_Problem_
Please return the full text on social media health trends to avoid, word for word.

_Reading text_
Social Media Health Trends To Avoid (And What To Do Instead)
UPFs With Added Protein
The first is the growing tendency to spend more money on junk food simply because it contains added protein. Supermarket shelves proliferated with protein-boosted biscuits, cereals and puddings, many relying on the same additives, sweeteners and processing techniques as their non-protein counterparts. Protein is essential, but when it becomes a marketing veneer for ultra-processed food, it distracts from what truly matters: quality, fibre and nutrient density. Legumes, nuts, cultured dairy and minimally processed plant, fungal or algal proteins are your go-tos.
Polysupplementation
Secondly, let’s look at indiscriminate polysupplementation. In 2025, many people layered powders, tonics, adaptogens and multivitamins without regard for dosage, interactions or biological need. Reports of liver strain increased, and many formulas delivered extreme concentrations far beyond safe daily limits. More importantly, supplements became a shortcut for neglecting the foundations of health: a fibre-rich diet, quality sleep, regular movement and stress management. Supplements can be useful, but they were never meant to replace the basics.
Influencer Advice
Thirdly, it’s time to ditch health advice from influencers whose recommendations are not grounded in evidence or clinical practice. Social media feeds are filled with viral metabolic ‘hacks’ and hormone resets, many of which are ineffective and sometimes unsafe. Relatable storytelling quickly became generic advice applied to thousands of very different bodies. As we enter 2026, discernment matters more than ever.

_Collection entries_
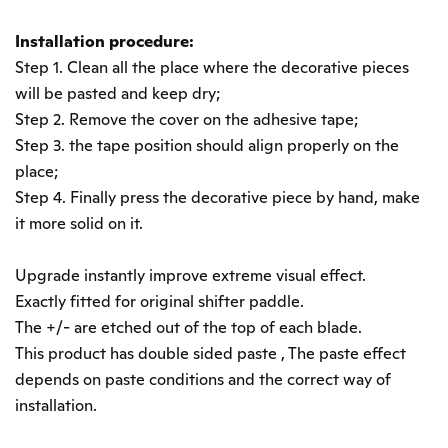
Installation procedure:
Step 1. Clean all the place where the decorative pieces
will be pasted and keep dry;
Step 2. Remove the cover on the adhesive tape;
Step 3. the tape position should align properly on the
place;
Step 4. Finally press the decorative piece by hand, make
it more solid on it.
Upgrade instantly improve extreme visual effect.
Exactly fitted for original shifter paddle.
The +/- are etched out of the top of each blade.
This product has double sided paste , The paste effect
depends on paste conditions and the correct way of
installation.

_Task response_
Social Media Health Trends To Avoid (And What To Do Instead)
UPFs With Added Protein
The first is the growing tendency to spend more money on junk food simply because it contains added protein. Supermarket shelves proliferated with protein-boosted biscuits, cereals and puddings, many relying on the same additives, sweeteners and processing techniques as their non-protein counterparts. Protein is essential, but when it becomes a marketing veneer for ultra-processed food, it distracts from what truly matters: quality, fibre and nutrient density. Legumes, nuts, cultured dairy and minimally processed plant, fungal or algal proteins are your go-tos.
Polysupplementation
Secondly, let’s look at indiscriminate polysupplementation. In 2025, many people layered powders, tonics, adaptogens and multivitamins without regard for dosage, interactions or biological need. Reports of liver strain increased, and many formulas delivered extreme concentrations far beyond safe daily limits. More importantly, supplements became a shortcut for neglecting the foundations of health: a fibre-rich diet, quality sleep, regular movement and stress management. Supplements can be useful, but they were never meant to replace the basics.
Influencer Advice
Thirdly, it’s time to ditch health advice from influencers whose recommendations are not grounded in evidence or clinical practice. Social media feeds are filled with viral metabolic ‘hacks’ and hormone resets, many of which are ineffective and sometimes unsafe. Relatable storytelling quickly became generic advice applied to thousands of very different bodies. As we enter 2026, discernment matters more than ever.